I am not sure it is healthy to delay marriage too long.
Starting a family to me seems a really important part of becoming an adult. It means becoming responsible, being a wife or a mother if you are a woman, or becoming a provider and husband if you are a man.
It seems to me a cause of concern that more and more young people are advised to spend longer periods in education (and they usually cannot get jobs for soem years after). The result of that is that many young people, like myself are forced by circumstances to be 'teenagers' until they are at least 24.
As I am German and currently in academia, I can confirm that for many of my collegues and many students I talk to it is more important to have academic success (or a very-well paid job) than a family and children. Isn't that sad! And if I share that my "goals" for the future are different - a godly marriage and children and myself as a homemaker - the reactions are somewhere between total unbelief, ridicule (rarely) and absolute wonder... Quite some think it a good thing, but still would not change their view.
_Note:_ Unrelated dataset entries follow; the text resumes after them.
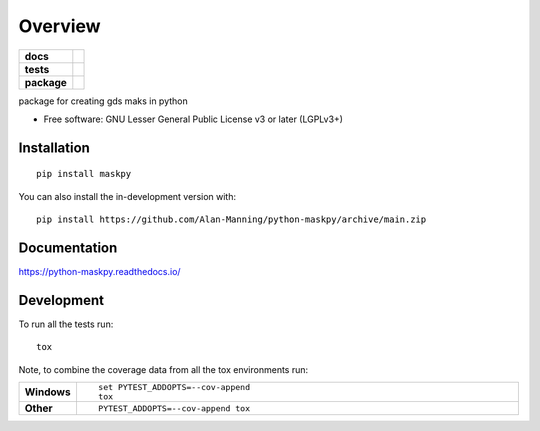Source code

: ========
Overview
========

.. start-badges

.. list-table::
    :stub-columns: 1

    * - docs
      - |docs|
    * - tests
      - | |github-actions|
        | |codecov|
    * - package
      - | |version| |wheel| |supported-versions| |supported-implementations|
        | |commits-since|
.. |docs| image:: https://readthedocs.org/projects/python-maskpy/badge/?style=flat
    :target: https://python-maskpy.readthedocs.io/
    :alt: Documentation Status

.. |github-actions| image:: https://github.com/Alan-Manning/python-maskpy/actions/workflows/github-actions.yml/badge.svg
    :alt: GitHub Actions Build Status
    :target: https://github.com/Alan-Manning/python-maskpy/actions

.. |codecov| image:: https://codecov.io/gh/Alan-Manning/python-maskpy/branch/main/graphs/badge.svg?branch=main
    :alt: Coverage Status
    :target: https://app.codecov.io/github/Alan-Manning/python-maskpy

.. |version| image:: https://img.shields.io/pypi/v/maskpy.svg
    :alt: PyPI Package latest release
    :target: https://pypi.org/project/maskpy

.. |wheel| image:: https://img.shields.io/pypi/wheel/maskpy.svg
    :alt: PyPI Wheel
    :target: https://pypi.org/project/maskpy

.. |supported-versions| image:: https://img.shields.io/pypi/pyversions/maskpy.svg
    :alt: Supported versions
    :target: https://pypi.org/project/maskpy

.. |supported-implementations| image:: https://img.shields.io/pypi/implementation/maskpy.svg
    :alt: Supported implementations
    :target: https://pypi.org/project/maskpy

.. |commits-since| image:: https://img.shields.io/github/commits-since/Alan-Manning/python-maskpy/v0.0.0.svg
    :alt: Commits since latest release
    :target: https://github.com/Alan-Manning/python-maskpy/compare/v0.0.0...main



.. end-badges

package for creating gds maks in python

* Free software: GNU Lesser General Public License v3 or later (LGPLv3+)

Installation
============

::

    pip install maskpy

You can also install the in-development version with::

    pip install https://github.com/Alan-Manning/python-maskpy/archive/main.zip


Documentation
=============


https://python-maskpy.readthedocs.io/


Development
===========

To run all the tests run::

    tox

Note, to combine the coverage data from all the tox environments run:

.. list-table::
    :widths: 10 90
    :stub-columns: 1

    - - Windows
      - ::

            set PYTEST_ADDOPTS=--cov-append
            tox

    - - Other
      - ::

            PYTEST_ADDOPTS=--cov-append tox
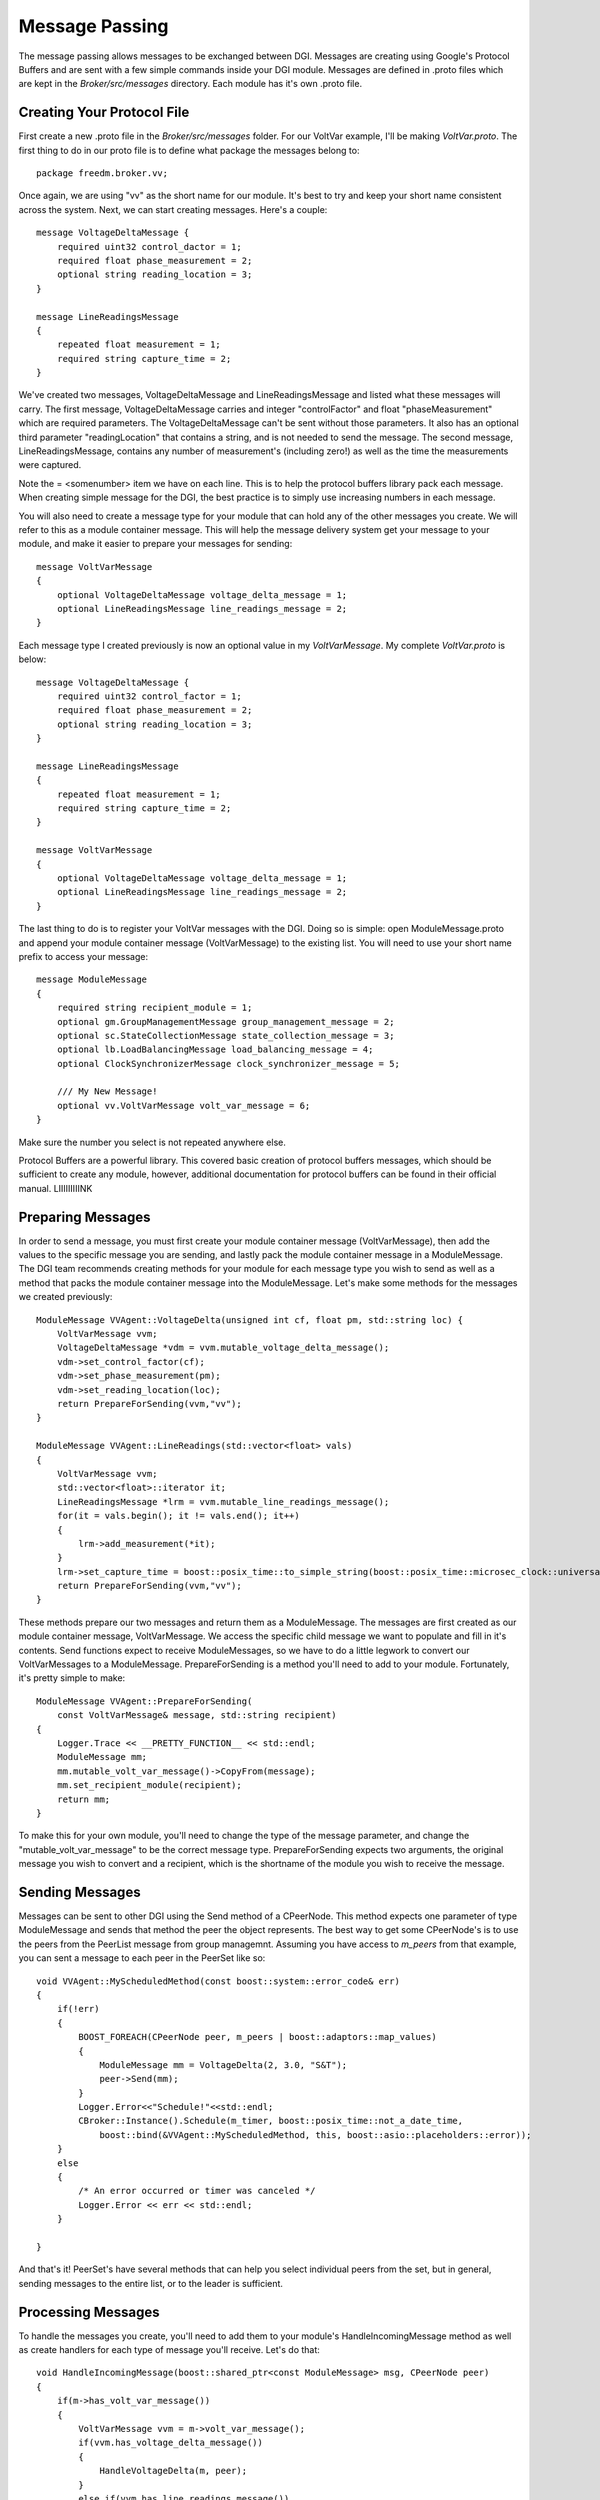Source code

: .. _message-passing:

Message Passing
===============

The message passing allows messages to be exchanged between DGI.
Messages are creating using Google's Protocol Buffers and are sent with a few simple commands inside your DGI module.
Messages are defined in .proto files which are kept in the `Broker/src/messages` directory.
Each module has it's own .proto file.

Creating Your Protocol File
---------------------------

First create a new .proto file in the `Broker/src/messages` folder.
For our VoltVar example, I'll be making `VoltVar.proto`.
The first thing to do in our proto file is to define what package the messages belong to::

    package freedm.broker.vv;
    
Once again, we are using "vv" as the short name for our module.
It's best to try and keep your short name consistent across the system.
Next, we can start creating messages.
Here's a couple::

    message VoltageDeltaMessage {
        required uint32 control_dactor = 1;
        required float phase_measurement = 2;
        optional string reading_location = 3;
    }
    
    message LineReadingsMessage
    {
        repeated float measurement = 1;
        required string capture_time = 2;
    }
    
We've created two messages, VoltageDeltaMessage and LineReadingsMessage and listed what these messages will carry.
The first message, VoltageDeltaMessage carries and integer "controlFactor" and float "phaseMeasurement" which are required parameters.
The VoltageDeltaMessage can't be sent without those parameters.
It also has an optional third parameter "readingLocation" that contains a string, and is not needed to send the message.
The second message, LineReadingsMessage, contains any number of measurement's (including zero!) as well as the time the measurements were captured.

Note the = <somenumber> item we have on each line.
This is to help the protocol buffers library pack each message.
When creating simple message for the DGI, the best practice is to simply use increasing numbers in each message.

You will also need to create a message type for your module that can hold any of the other messages you create.
We will refer to this as a module container message.
This will help the message delivery system get your message to your module, and make it easier to prepare your messages for sending::

    message VoltVarMessage
    {
        optional VoltageDeltaMessage voltage_delta_message = 1;
        optional LineReadingsMessage line_readings_message = 2;
    }
    
Each message type I created previously is now an optional value in my `VoltVarMessage`.
My complete `VoltVar.proto` is below::

    message VoltageDeltaMessage {
        required uint32 control_factor = 1;
        required float phase_measurement = 2;
        optional string reading_location = 3;
    }
    
    message LineReadingsMessage
    {
        repeated float measurement = 1;
        required string capture_time = 2;
    }
    
    message VoltVarMessage
    {
        optional VoltageDeltaMessage voltage_delta_message = 1;
        optional LineReadingsMessage line_readings_message = 2;
    }
    
The last thing to do is to register your VoltVar messages with the DGI.
Doing so is simple: open ModuleMessage.proto and append your module container message (VoltVarMessage) to the existing list.
You will need to use your short name prefix to access your message::

    message ModuleMessage
    {
        required string recipient_module = 1;
        optional gm.GroupManagementMessage group_management_message = 2;
        optional sc.StateCollectionMessage state_collection_message = 3;
        optional lb.LoadBalancingMessage load_balancing_message = 4;
        optional ClockSynchronizerMessage clock_synchronizer_message = 5;
        
        /// My New Message!
        optional vv.VoltVarMessage volt_var_message = 6;
    }

Make sure the number you select is not repeated anywhere else.

Protocol Buffers are a powerful library.
This covered basic creation of protocol buffers messages, which should be sufficient to create any module, however, additional documentation for protocol buffers can be found in their official manual. LIIIIIIIIINK

Preparing Messages
------------------

In order to send a message, you must first create your module container message (VoltVarMessage), then add the values to the specific message you are sending, and lastly pack the module container message in a ModuleMessage.
The DGI team recommends creating methods for your module for each message type you wish to send as well as a method that packs the module container message into the ModuleMessage. 
Let's make some methods for the messages we created previously::

    ModuleMessage VVAgent::VoltageDelta(unsigned int cf, float pm, std::string loc) {
        VoltVarMessage vvm;
        VoltageDeltaMessage *vdm = vvm.mutable_voltage_delta_message();
        vdm->set_control_factor(cf);
        vdm->set_phase_measurement(pm);
        vdm->set_reading_location(loc);
        return PrepareForSending(vvm,"vv");
    }

    ModuleMessage VVAgent::LineReadings(std::vector<float> vals)
    {
        VoltVarMessage vvm;
        std::vector<float>::iterator it;
        LineReadingsMessage *lrm = vvm.mutable_line_readings_message();
        for(it = vals.begin(); it != vals.end(); it++)
        {
            lrm->add_measurement(*it);
        }
        lrm->set_capture_time = boost::posix_time::to_simple_string(boost::posix_time::microsec_clock::universal_time());
        return PrepareForSending(vvm,"vv");
    }

These methods prepare our two messages and return them as a ModuleMessage.
The messages are first created as our module container message, VoltVarMessage.
We access the specific child message we want to populate and fill in it's contents.
Send functions expect to receive ModuleMessages, so we have to do a little legwork to convert our VoltVarMessages to a ModuleMessage.
PrepareForSending is a method you'll need to add to your module.
Fortunately, it's pretty simple to make::

    ModuleMessage VVAgent::PrepareForSending(
        const VoltVarMessage& message, std::string recipient)
    {
        Logger.Trace << __PRETTY_FUNCTION__ << std::endl;
        ModuleMessage mm;
        mm.mutable_volt_var_message()->CopyFrom(message);
        mm.set_recipient_module(recipient);
        return mm;
    }

To make this for your own module, you'll need to change the type of the message parameter, and change the "mutable_volt_var_message" to be the correct message type.
PrepareForSending expects two arguments, the original message you wish to convert and a recipient, which is the shortname of the module you wish to receive the message.

Sending Messages
----------------

Messages can be sent to other DGI using the Send method of a CPeerNode.
This method expects one parameter of type ModuleMessage and sends that method the peer the object represents.
The best way to get some CPeerNode's is to use the peers from the PeerList message from group managemnt.
Assuming you have access to `m_peers` from that example, you can sent a message to each peer in the PeerSet like so::

    void VVAgent::MyScheduledMethod(const boost::system::error_code& err)
    {
        if(!err)
        {
            BOOST_FOREACH(CPeerNode peer, m_peers | boost::adaptors::map_values)
            {
                ModuleMessage mm = VoltageDelta(2, 3.0, "S&T");
                peer->Send(mm);
            }
            Logger.Error<<"Schedule!"<<std::endl;
            CBroker::Instance().Schedule(m_timer, boost::posix_time::not_a_date_time,
                boost::bind(&VVAgent::MyScheduledMethod, this, boost::asio::placeholders::error));
        }
        else
        {
            /* An error occurred or timer was canceled */
            Logger.Error << err << std::endl;
        }

    }

And that's it!
PeerSet's have several methods that can help you select individual peers from the set, but in general, sending messages to the entire list, or to the leader is sufficient.

Processing Messages
-------------------

To handle the messages you create, you'll need to add them to your module's HandleIncomingMessage method as well as create handlers for each type of message you'll receive.
Let's do that::

    void HandleIncomingMessage(boost::shared_ptr<const ModuleMessage> msg, CPeerNode peer)
    {
        if(m->has_volt_var_message())
        {
            VoltVarMessage vvm = m->volt_var_message();
            if(vvm.has_voltage_delta_message())
            {
                HandleVoltageDelta(m, peer);
            }
            else if(vvm.has_line_readings_message())
            {
                HandleLineReadings(m, peer);
            }
            else
            {
                Logger.Warn << "Dropped unexpected volt var message: \n" << m->DebugString();
            }
        }
        else if(m->has_group_management_message())
        {
            gm::GroupManagementMessage gmm = m->group_management_message();
            if(gmm.has_peer_list_message())
            {
                HandlePeerList(gmm.peer_list_message(), peer);
            }
            else
            {
                Logger.Warn << "Dropped unexpected group management message:\n" << m->DebugString();
            }
        }
        else
        {
            Logger.Warn<<"Dropped message of unexpected type:\n" << msg->DebugString();
        }
    }

    void VVAgent::HandleVoltageDelta(const gm::PeerListMessage & m, CPeerNode peer)
    {
        Logger.Trace << __PRETTY_FUNCTION__ << std::endl;
        Logger.Notice << "Got VoltageDelta from: " << peer.GetUUID() << std::endl;
        Logger.Notice << "CF "<<m.control_factor()<<" Phase "<<m.phase_measurement()<<std::endl;
    }

    void VVAgent::HandleLineReadings(const gm::PeerListMessage & m, CPeerNode peer)
    {
        Logger.Trace << __PRETTY_FUNCTION__ << std::endl;
        Logger.Notice << "Got Line Readings from "<< peer.GetUUID() << std::endl;
    }

That's it!

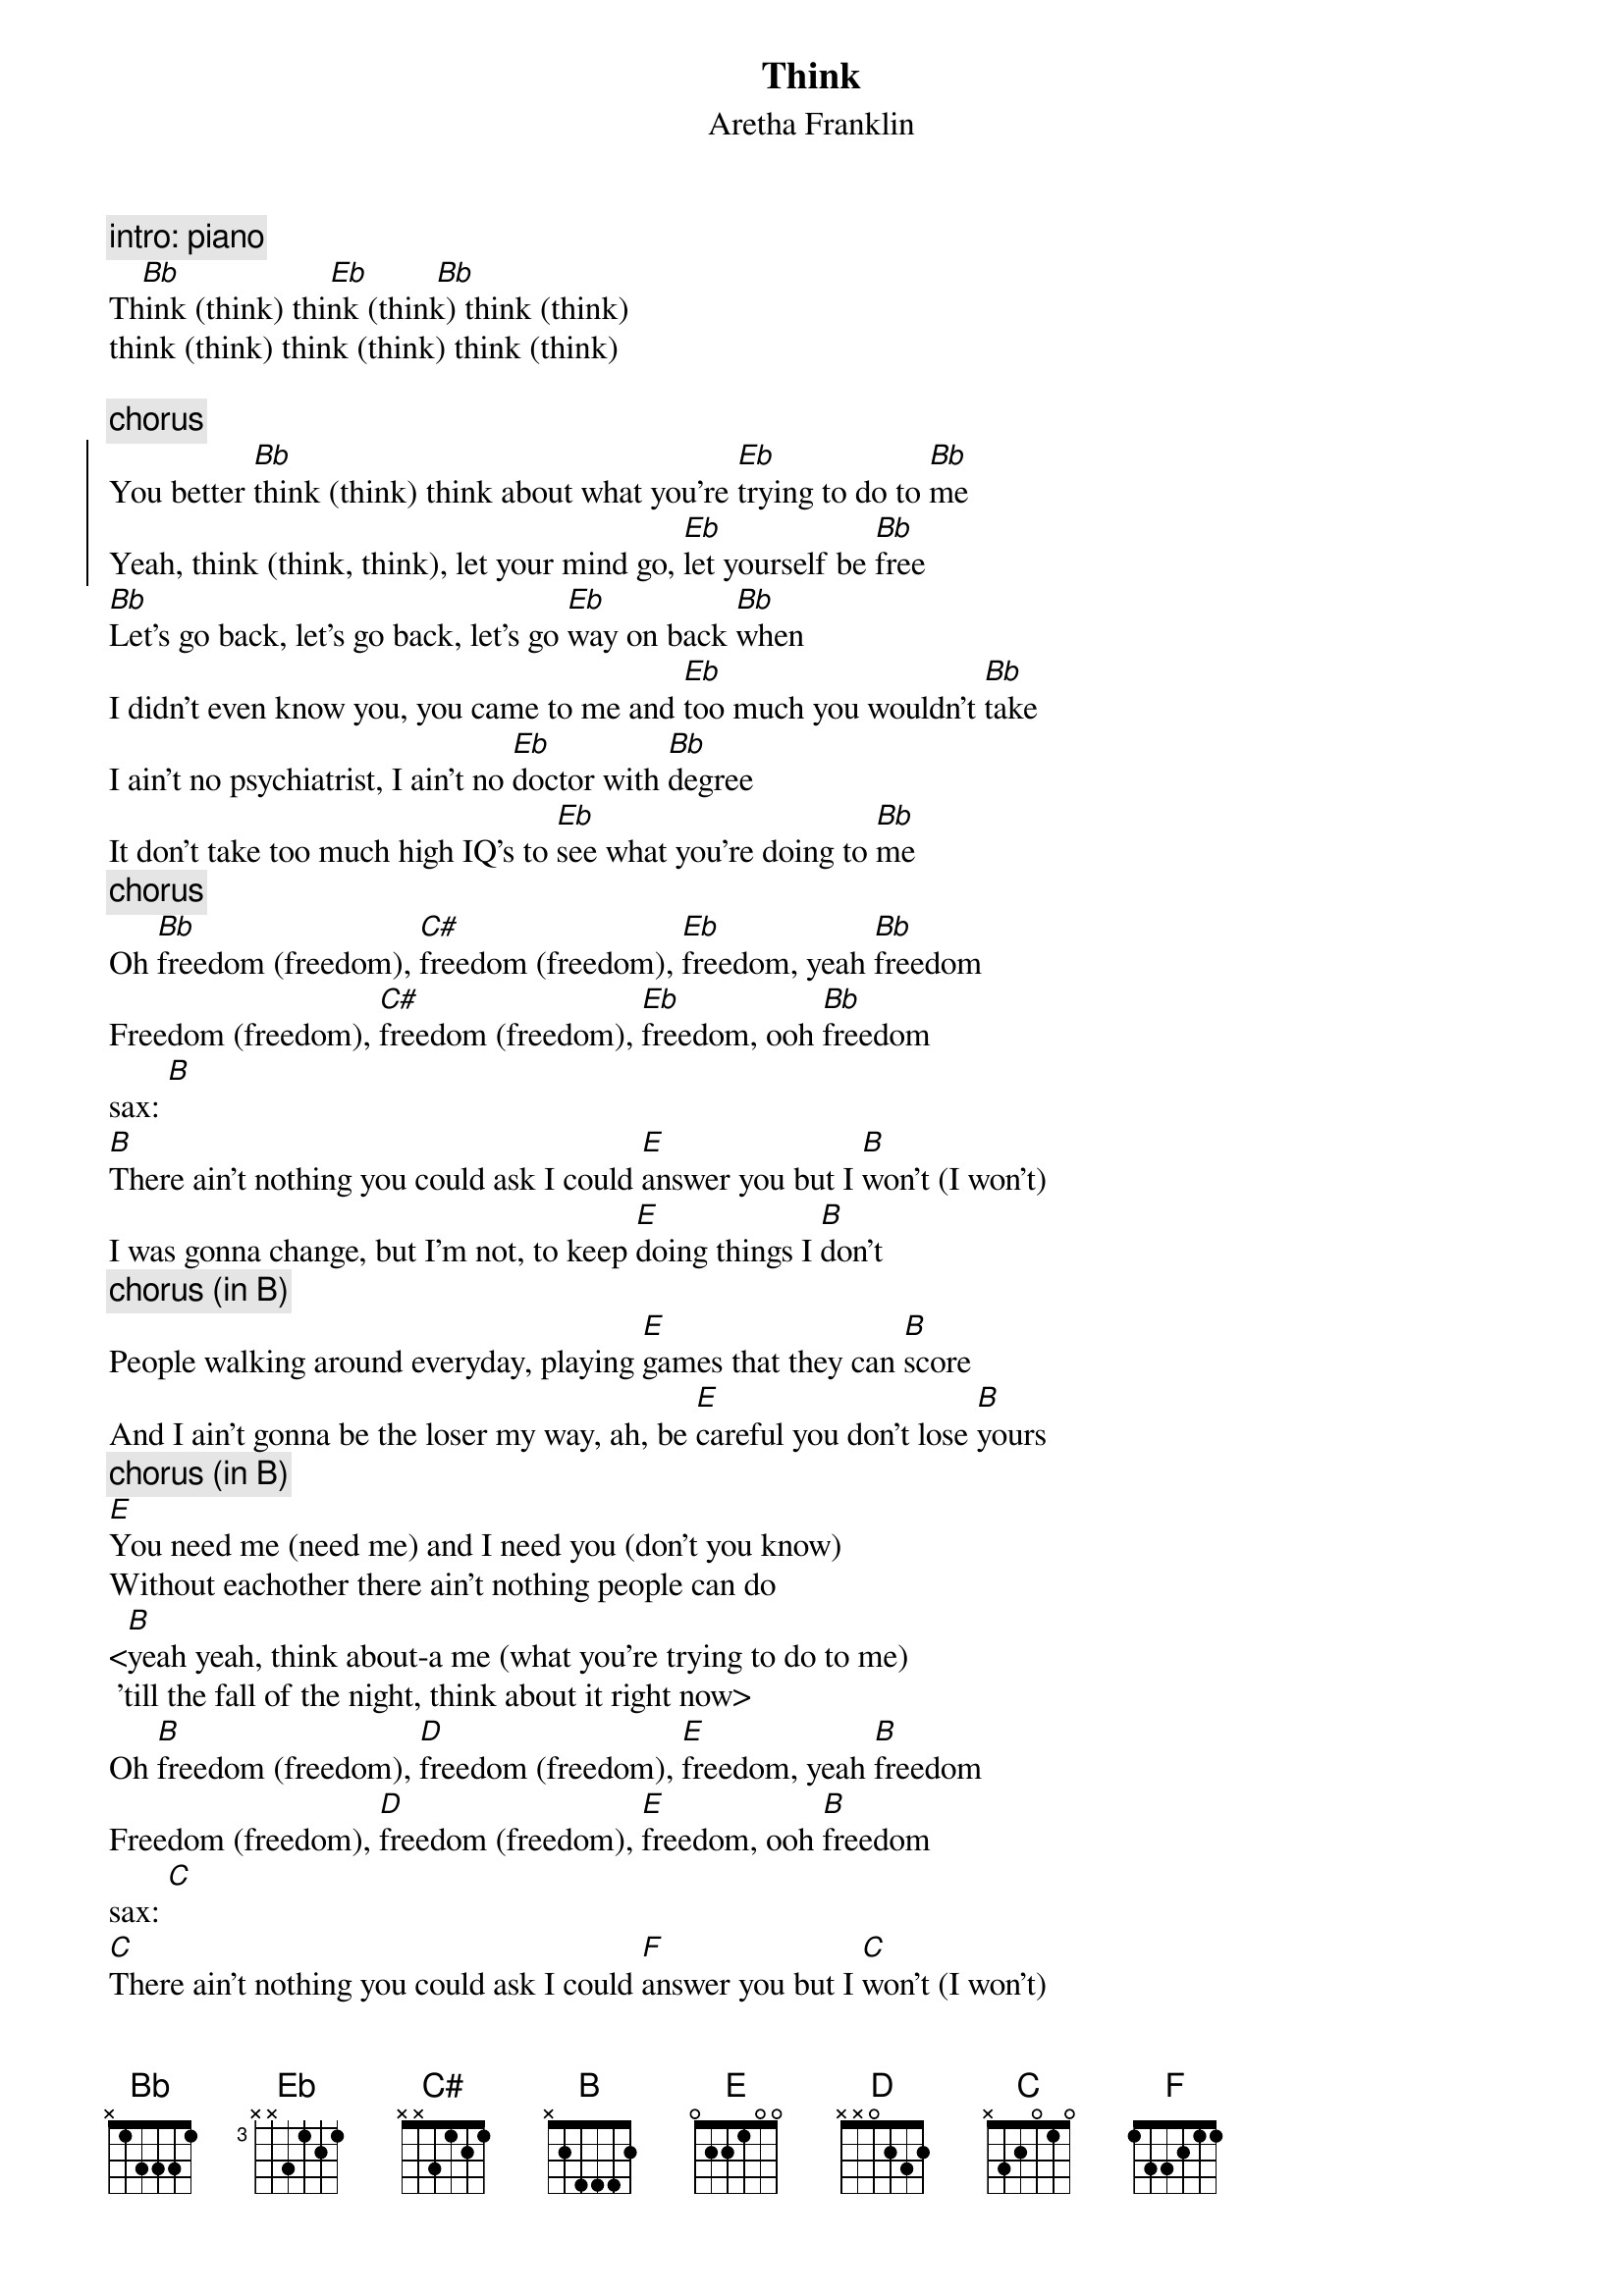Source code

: {t:Think}
{st: Aretha Franklin}

{c:intro: piano}
	   [Bb]                  [Eb]        [Bb]
Think (think) think (think) think (think) 
think (think) think (think) think (think)

{c:chorus}
{start_of_chorus}
You better [Bb]think (think) think about what you're [Eb]trying to do to [Bb]me
Yeah, think (think, think), let your mind go, [Eb]let yourself be [Bb]free
{end_of_chorus}
[Bb]Let's go back, let's go back, let's go [Eb]way on back [Bb]when
I didn't even know you, you came to me and [Eb]too much you wouldn't [Bb]take
I ain't no psychiatrist, I ain't no [Eb]doctor with [Bb]degree
It don't take too much high IQ's to [Eb]see what you're doing to [Bb]me
{c:chorus}
Oh [Bb]freedom (freedom), [C#]freedom (freedom), [Eb]freedom, yeah [Bb]freedom
Freedom (freedom), [C#]freedom (freedom), [Eb]freedom, ooh [Bb]freedom
sax: [B]<hey, think about it, you, think about it>
[B]There ain't nothing you could ask I could [E]answer you but I [B]won't (I won't)
I was gonna change, but I'm not, to keep [E]doing things I [B]don't
{c:chorus (in B)}
People walking around everyday, playing [E]games that they can [B]score
And I ain't gonna be the loser my way, ah, be [E]careful you don't lose [B]yours
{c:chorus (in B)}
[E]You need me (need me) and I need you (don't you know)
Without eachother there ain't nothing people can do
<[B]yeah yeah, think about-a me (what you're trying to do to me)
 'till the fall of the night, think about it right now>
Oh [B]freedom (freedom), [D]freedom (freedom), [E]freedom, yeah [B]freedom
Freedom (freedom), [D]freedom (freedom), [E]freedom, ooh [B]freedom
sax: [C]<hey, you, think about it>
[C]There ain't nothing you could ask I could [F]answer you but I [C]won't (I won't)
I was gonna change, but I'm not, if you're [F]doing things I [C]don't
{c:chorus (in C)}
[F]You need me (need me) and I need you (don't you know)
Without eachother there ain't nothing people can do
<[C]yeah yeah, think about-a me (what you're trying to do to me)
 'till the fall of the night, think about it baby>
([C]think about - ah me, think about - ah me, 
 think about - ah me, think about it)      -- 4x

You had better stop and think before you think, [C]think!!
I am actually pursuing a PhD :) and I enjoy it (most of the time), but I am waiting for the husband and family God will hopefully give to me. If you tell people here that you want at least four children, then they go really crazy ;).
Just found your blog, btw, and really like it!
Hmmmm......you automatically seem to assume that having children is more worthy than pursuing a career. Why? Surely not all are called to be parents - and there are plenty of people in the world today which it is arguable that having children has ruined them, or that they ruin the lives of their children. Each to their own calling, be it a family or not, surely? Legacy can exist in the lives of the people we touch, and not solely in a lasting family name. Hey, even Christ didn't have any children, and what a legacy was there, hmmm?
I agree, not all are called to have families. Discipleship (raising 'spiritual' children) is an important and mandatory part of the Christian life. Whether you end up discipling your own children or someone else's, a godly legacy is more important than degrees or having children of your own.